Wenn gespeicherte Prozeduren andere gespeicherte Prozeduren aufrufen oder dynamische SQL ausführen, wird die innere gespeicherte Prozedur oder der Codeaufruf als geschachtelt bezeichnet. Ein Beispiel für eine geschachtelte Prozedur ist im folgenden Code dargestellt:

CREATE PROCEDURE clean_up @name SYSNAME
AS BEGIN
    EXEC drop_external_table_if_exists @name;
    EXEC drop_external_file_format_if_exists @name;
    EXEC drop_external_data_source_if_exists @name;
END

Diese Prozedur akzeptiert einen Parameter, der einen Namen darstellt, und ruft dann andere Prozeduren auf, um die Objekte mit diesem Namen abzulegen. Synapse SQL-Pool unterstützt bis zu acht maximale Verschachtelungsebenen. Diese Funktion unterscheidet sich geringfügig von SQL Server. Die Schachtelungsebene in SQL Server ist 32.

Der Aufruf der gespeicherten Prozedur auf oberster Ebene entspricht der Schachtelungsebene 1.

EXEC clean_up 'mytest'

Wenn die gespeicherte Prozedur auch einen weiteren EXEC-Aufruf vornimmt, erhöht sich die Schachtelungsebene auf zwei.

CREATE PROCEDURE clean_up @name SYSNAME
AS
    EXEC drop_external_table_if_exists @name  -- This call is nest level 2
GO
EXEC clean_up 'mytest'  -- This call is nest level 1

Wenn die zweite Prozedur dann einige dynamische SQL-Vorgänge ausführt, erhöht sich die Schachtelungsebene auf drei.

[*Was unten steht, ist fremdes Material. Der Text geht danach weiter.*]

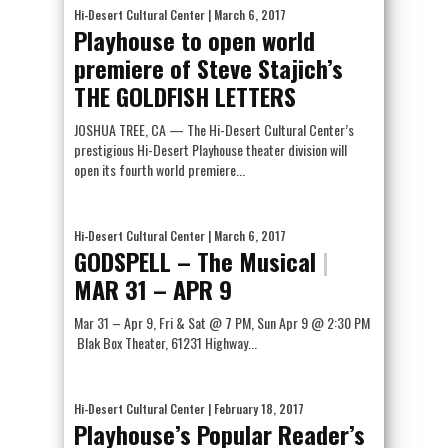
Hi-Desert Cultural Center
| March 6, 2017
Playhouse to open world
premiere of Steve Stajich’s
THE GOLDFISH LETTERS
JOSHUA TREE, CA — The Hi-Desert Cultural Center’s
prestigious Hi-Desert Playhouse theater division will
open its fourth world premiere...
Hi-Desert Cultural Center
| March 6, 2017
GODSPELL – The Musical
|
MAR 31 – APR 9
Mar 31 – Apr 9, Fri & Sat @ 7 PM, Sun Apr 9 @ 2:30 PM
Blak Box Theater, 61231 Highway...
Hi-Desert Cultural Center
| February 18, 2017
Playhouse’s Popular Reader’s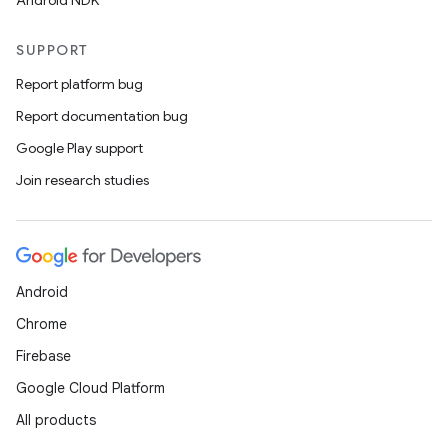
Android NDK
SUPPORT
Report platform bug
Report documentation bug
Google Play support
Join research studies
Android
Chrome
Firebase
Google Cloud Platform
All products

CREATE PROCEDURE drop_external_table_if_exists @name SYSNAME
AS BEGIN
    /* See full code in the previous example */
    EXEC sp_executesql @tsql = @drop_stmt;  -- This call is nest level 3
END
GO
CREATE PROCEDURE clean_up @name SYSNAME
AS
    EXEC drop_external_table_if_exists @name  -- This call is nest level 2
GO
EXEC clean_up 'mytest'  -- This call is nest level 1

Note

Synapse SQL unterstützt derzeit keine @@NESTLEVEL. Sie sollten die Schachtelungsebene überwachen. Es ist unwahrscheinlich, dass Sie den Grenzwert von acht Schachtelungsebenen überschreiten, aber wenn dies der Fall ist, müssen Sie Ihren Code so anpassen, dass die Schachtelungsebenen innerhalb dieses Grenzwerts liegen.

EINFÜGEN.. AUSFÜHREN

Der bereitgestellte Synapse SQL-Pool ermöglicht es Ihnen nicht, das Resultset einer gespeicherten Prozedur mit einer INSERT-Anweisung zu nutzen. Es gibt einen alternativen Ansatz, den Sie verwenden können. Ein Beispiel finden Sie im Artikel zu temporären Tabellen für den bereitgestellten Synapse SQL-Pool.

Einschränkungen

Es gibt einige Aspekte von Transact-SQL gespeicherten Prozeduren, die in Synapse SQL nicht implementiert sind, z. B.:

Feature/Option Bereitgestellt Serverlos
Temporäre gespeicherte Prozeduren No Yes
Nummerierte gespeicherte Prozeduren No No
Erweiterte gespeicherte Prozeduren No No
CLR-gespeicherte Prozeduren No No
Verschlüsselungsoption No Yes
Replikationsoption No No
Tabellenwertige Parameter No No
Schreibgeschützte Parameter No No
Standardparameter No Yes
Ausführungskontexte No No
Return-Anweisung No Yes
EINFÜGEN IN .. EXEC No Yes

Weitere Hinweise zur Entwicklung finden Sie in der Entwicklungsübersicht.